Het idee dat biologen tot dusver een geur over het hoofd hebben gezien die belangrijk is voor andere dieren, lijkt “meer dan mogelijk” voor Kelsey JRP Byers van het John Innes Centre in Norwich, Engeland. Het werk van Byers verwierp een algemene veronderstelling dat apenbloemen (Mimulus) had geen geur, hoewel haviksmotten, die ’s nachts vliegen en waarvan bekend is dat ze geuren opsporen, de bloemen bezoeken.

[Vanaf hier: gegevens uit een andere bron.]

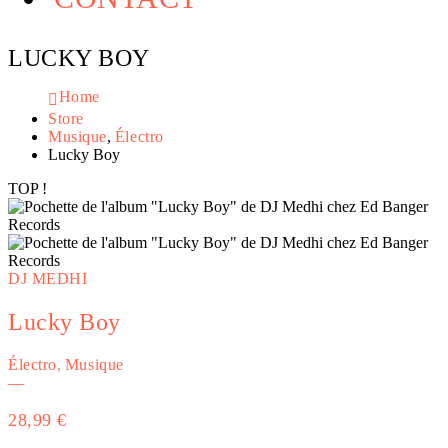
LUCKY BOY
Home
Store
Musique
,
Électro
Lucky Boy
TOP !
DJ MEDHI
Lucky Boy
Électro
,
Musique
—
28,99
€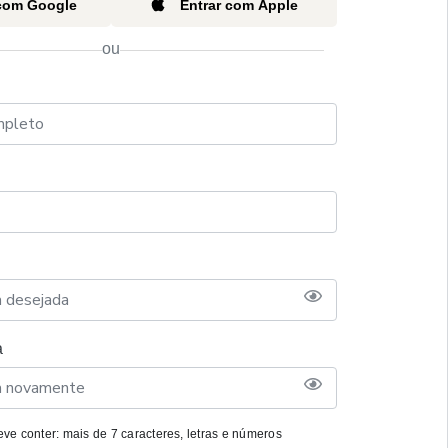
 com Google
Entrar com Apple
ou
a
ve conter: mais de 7 caracteres, letras e números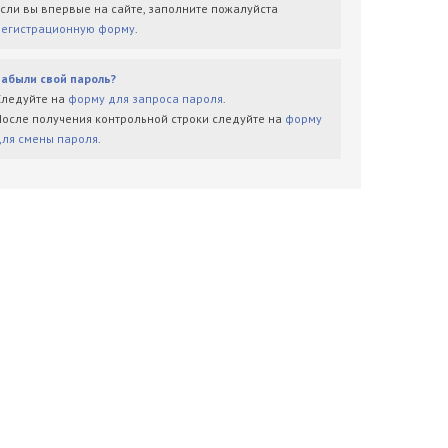
Если вы впервые на сайте, заполните пожалуйста
регистрационную форму
.
Забыли свой пароль?
Следуйте на
форму для запроса пароля
.
После получения контрольной строки следуйте на
форму
для смены пароля
.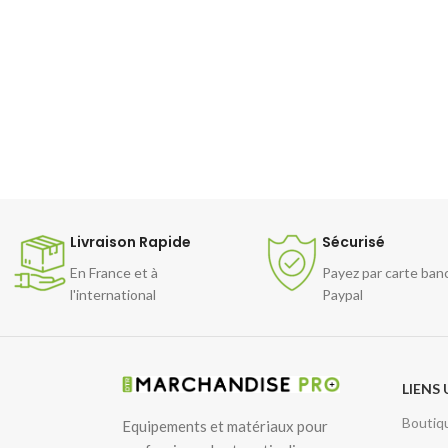
Livraison Rapide
Sécurisé
En France et à
Payez par carte ban
l'international
Paypal
LIENS 
Boutiq
Equipements et matériaux pour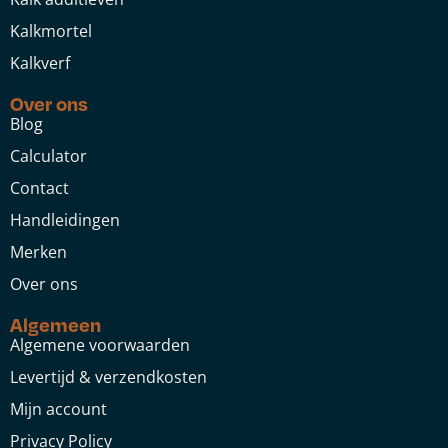
Kalkmortel
Kalkverf
Over ons
Blog
Calculator
Contact
Handleidingen
Merken
Over ons
Algemeen
Algemene voorwaarden
Levertijd & verzendkosten
Mijn account
Privacy Policy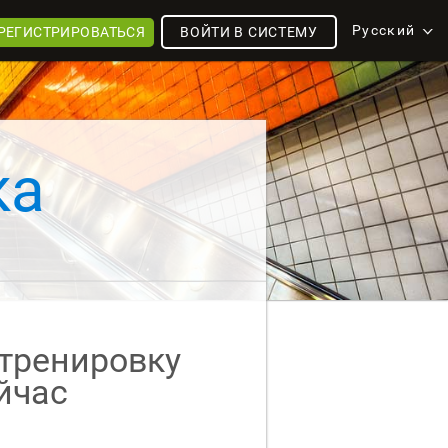
Русский
РЕГИСТРИРОВАТЬСЯ
ВОЙТИ В СИСТЕМУ
ка
тренировку
йчас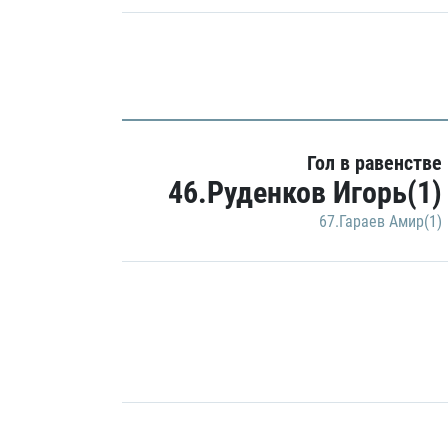
Гол в равенстве
46.Руденков Игорь(1)
67.Гараев Амир(1)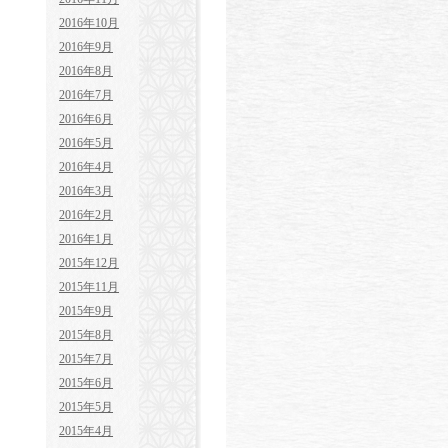
2016年10月
2016年9月
2016年8月
2016年7月
2016年6月
2016年5月
2016年4月
2016年3月
2016年2月
2016年1月
2015年12月
2015年11月
2015年9月
2015年8月
2015年7月
2015年6月
2015年5月
2015年4月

“We zijn zulke visuele wezens”, zegt Byers, die bloemengeuren bestudeert. We kunnen lachen om hoe insecten een ongekleurde klodder plantenweefsel aanzien voor een fantastisch vrouwtje, maar we missen de geuren. Paddestoelenmuggen zien er echter zelfs uit als de burgers van een stinkende wereld, met gigantische antennes in kerelstijl “als een struisvogelpluim op een hoed”.
Tenminste nu openen moderne analytische laboratoriumtechnieken en -apparatuur de enorme zintuiglijke wereld van communicatie die om ons heen zweeft. Om te zien of zelfs bekende planten zoals jack-in-the-preekstoelen iets vreemds van plan zijn, moeten wetenschappers het kunstaas zelf identificeren. Dan begrijpen we misschien de onweerstaanbare valentijnsgeur van een vrouwelijke schimmelmug.